--- Yapılacak İş ---
Aşağıdaki belge alıntısında geçen bütün sayıları, metinde göründükleri sırayla yazın.

--- Belge Alıntısı ---
********************

Prof. Dr. Emine Gürsoy Naskali
*Bu yazı, Prof. Dr. Emine Gürsoy Naskali tarafından hazırlanan ve Şubat 2022’de yayımlanan Darağacındaki İstiklal Madalyası – 27 Mayıs Darbesi kitabında yer aldı.
A. MENŞE VE TARİHÇE:
Öteden beri olduğu gibi be dava vesilesiyle de 1889 tarihli İtalyan Ceza
Kanununun 118. maddesinin Türk Ceza Kanununun 146. maddesinin mehazı olduğu fikri savunulmuş ve bunun neticesi olarak bilhassa İtalyan müelliflerinin görüşüne fazla bir itibar gösterilmiştir.
Bu temayülü tehlikeli ve aynı zamanda isabetsiz görmekteyiz.
Tehlikelidir çünkü: metinlerin aynen tercümesi yerine maddelerin memleket icaplarına intikal ettirilmesi gibi sebeplerle mealen iktibası takdirinde, mehaz memleketin hukuki-siyasi karakteri göz önünde tutularak dermeyan edilmiş bir fikrin ve hukuki anlayışın aynen benimsenmesi aradaki karakter ve bünye bakımından bizleri yanlış neticelere sevkedebilir ve binnetice telafisi imkansız hatalara sebep olabilir.

********************

--- Çıkarılan Malzeme ---

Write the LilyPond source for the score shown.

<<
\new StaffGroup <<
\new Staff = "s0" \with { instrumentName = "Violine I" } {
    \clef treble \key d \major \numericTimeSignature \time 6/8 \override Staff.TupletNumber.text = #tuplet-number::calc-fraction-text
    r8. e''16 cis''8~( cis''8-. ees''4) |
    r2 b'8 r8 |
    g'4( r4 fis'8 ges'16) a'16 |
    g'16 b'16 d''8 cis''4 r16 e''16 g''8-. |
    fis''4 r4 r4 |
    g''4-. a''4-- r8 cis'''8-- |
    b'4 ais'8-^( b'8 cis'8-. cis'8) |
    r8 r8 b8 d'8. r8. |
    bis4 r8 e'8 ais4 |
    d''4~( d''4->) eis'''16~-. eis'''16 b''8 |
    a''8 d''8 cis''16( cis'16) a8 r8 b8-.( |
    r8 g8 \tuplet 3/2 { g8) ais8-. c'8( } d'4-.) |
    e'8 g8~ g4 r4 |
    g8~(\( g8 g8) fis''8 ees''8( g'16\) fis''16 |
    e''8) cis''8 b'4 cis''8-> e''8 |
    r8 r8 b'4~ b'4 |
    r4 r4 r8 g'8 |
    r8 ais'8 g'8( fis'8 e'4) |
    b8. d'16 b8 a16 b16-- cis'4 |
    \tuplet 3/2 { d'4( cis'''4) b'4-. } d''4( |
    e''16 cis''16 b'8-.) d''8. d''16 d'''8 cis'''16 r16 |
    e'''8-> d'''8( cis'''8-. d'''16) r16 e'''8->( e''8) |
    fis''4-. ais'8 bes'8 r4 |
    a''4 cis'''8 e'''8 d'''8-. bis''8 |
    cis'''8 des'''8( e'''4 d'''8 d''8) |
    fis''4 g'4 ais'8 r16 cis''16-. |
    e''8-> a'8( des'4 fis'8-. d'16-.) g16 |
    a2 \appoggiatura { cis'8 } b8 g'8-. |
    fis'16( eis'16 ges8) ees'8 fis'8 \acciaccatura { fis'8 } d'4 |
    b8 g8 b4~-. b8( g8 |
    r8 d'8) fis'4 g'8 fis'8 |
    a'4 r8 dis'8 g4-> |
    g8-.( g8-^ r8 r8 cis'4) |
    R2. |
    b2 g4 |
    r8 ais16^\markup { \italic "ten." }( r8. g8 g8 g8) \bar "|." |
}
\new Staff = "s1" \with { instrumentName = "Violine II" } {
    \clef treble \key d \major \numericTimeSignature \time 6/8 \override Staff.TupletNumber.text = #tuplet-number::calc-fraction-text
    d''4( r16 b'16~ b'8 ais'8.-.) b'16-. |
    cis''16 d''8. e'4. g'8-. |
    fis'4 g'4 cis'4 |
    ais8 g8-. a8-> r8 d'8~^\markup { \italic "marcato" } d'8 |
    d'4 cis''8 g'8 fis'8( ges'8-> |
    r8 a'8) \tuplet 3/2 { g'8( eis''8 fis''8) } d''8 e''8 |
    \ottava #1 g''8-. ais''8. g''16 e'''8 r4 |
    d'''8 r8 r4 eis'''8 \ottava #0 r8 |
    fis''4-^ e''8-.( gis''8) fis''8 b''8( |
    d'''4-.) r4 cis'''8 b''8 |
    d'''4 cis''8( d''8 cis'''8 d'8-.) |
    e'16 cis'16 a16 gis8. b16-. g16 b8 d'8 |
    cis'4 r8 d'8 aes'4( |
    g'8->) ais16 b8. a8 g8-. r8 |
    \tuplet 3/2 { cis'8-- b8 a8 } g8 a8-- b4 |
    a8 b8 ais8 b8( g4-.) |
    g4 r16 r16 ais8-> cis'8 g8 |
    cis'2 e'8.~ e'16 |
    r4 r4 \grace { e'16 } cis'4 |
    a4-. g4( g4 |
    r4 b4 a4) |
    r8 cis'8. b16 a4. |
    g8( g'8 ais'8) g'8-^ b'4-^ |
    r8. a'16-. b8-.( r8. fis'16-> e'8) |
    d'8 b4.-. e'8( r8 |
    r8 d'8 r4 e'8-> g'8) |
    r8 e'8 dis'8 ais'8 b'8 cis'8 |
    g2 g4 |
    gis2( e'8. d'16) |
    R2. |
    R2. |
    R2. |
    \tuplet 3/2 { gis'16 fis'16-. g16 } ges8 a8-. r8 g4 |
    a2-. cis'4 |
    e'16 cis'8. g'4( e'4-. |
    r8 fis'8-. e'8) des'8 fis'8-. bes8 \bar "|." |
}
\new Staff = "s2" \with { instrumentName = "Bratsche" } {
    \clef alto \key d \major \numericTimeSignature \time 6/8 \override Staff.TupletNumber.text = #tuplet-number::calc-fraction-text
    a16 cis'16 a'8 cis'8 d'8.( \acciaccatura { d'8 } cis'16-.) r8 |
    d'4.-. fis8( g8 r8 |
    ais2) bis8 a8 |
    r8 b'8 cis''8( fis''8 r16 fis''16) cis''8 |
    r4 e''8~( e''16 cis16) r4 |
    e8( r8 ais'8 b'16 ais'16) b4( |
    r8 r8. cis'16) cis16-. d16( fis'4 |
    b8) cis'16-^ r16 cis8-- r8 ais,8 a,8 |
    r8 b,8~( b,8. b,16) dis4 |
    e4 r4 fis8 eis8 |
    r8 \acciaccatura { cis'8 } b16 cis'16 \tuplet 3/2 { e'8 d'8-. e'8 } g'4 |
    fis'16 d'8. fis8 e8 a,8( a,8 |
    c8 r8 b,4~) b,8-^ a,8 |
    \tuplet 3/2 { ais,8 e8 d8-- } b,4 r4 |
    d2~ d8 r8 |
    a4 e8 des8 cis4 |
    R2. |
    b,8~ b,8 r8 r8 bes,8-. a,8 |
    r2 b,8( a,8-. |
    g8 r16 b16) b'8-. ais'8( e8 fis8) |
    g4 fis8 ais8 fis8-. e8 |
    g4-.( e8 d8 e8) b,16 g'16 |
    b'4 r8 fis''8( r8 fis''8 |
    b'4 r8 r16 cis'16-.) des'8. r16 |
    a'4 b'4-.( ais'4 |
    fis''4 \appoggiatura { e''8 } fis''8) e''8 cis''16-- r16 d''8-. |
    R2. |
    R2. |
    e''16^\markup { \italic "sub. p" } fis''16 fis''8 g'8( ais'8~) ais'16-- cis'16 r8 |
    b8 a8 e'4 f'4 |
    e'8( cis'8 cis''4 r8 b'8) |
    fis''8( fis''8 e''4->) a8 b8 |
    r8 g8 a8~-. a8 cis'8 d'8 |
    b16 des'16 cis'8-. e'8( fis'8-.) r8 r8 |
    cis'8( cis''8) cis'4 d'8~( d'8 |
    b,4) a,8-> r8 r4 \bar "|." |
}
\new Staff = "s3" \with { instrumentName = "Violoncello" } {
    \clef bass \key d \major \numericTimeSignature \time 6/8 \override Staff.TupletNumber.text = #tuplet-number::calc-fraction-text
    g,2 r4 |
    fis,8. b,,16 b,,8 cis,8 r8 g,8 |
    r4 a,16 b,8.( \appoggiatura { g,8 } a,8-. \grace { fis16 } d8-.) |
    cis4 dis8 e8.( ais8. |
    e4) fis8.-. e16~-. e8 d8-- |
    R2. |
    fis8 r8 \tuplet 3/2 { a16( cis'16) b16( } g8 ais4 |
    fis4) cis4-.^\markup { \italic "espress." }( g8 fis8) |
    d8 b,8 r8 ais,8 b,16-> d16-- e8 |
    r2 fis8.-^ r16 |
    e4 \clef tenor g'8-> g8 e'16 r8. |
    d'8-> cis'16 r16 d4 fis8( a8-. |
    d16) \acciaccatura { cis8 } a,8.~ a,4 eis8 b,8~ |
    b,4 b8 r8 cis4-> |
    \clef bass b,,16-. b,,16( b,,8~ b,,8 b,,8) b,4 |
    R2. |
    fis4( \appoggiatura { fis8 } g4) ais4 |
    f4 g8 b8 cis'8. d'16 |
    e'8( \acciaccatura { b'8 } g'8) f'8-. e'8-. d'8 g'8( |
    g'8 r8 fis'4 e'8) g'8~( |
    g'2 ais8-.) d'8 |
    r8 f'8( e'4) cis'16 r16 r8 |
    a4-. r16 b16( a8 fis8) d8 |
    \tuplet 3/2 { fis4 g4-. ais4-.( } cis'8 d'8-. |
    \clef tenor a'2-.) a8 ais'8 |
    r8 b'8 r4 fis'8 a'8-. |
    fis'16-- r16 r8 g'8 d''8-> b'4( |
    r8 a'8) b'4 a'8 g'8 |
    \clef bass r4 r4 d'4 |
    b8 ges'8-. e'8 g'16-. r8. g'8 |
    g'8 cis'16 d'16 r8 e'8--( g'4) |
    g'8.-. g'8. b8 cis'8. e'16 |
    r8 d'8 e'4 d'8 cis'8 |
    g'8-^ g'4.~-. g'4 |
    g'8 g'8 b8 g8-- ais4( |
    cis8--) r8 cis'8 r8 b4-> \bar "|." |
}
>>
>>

********************

--- Alıştırma Çözümü ---
2022, 27, 1889, 118, 146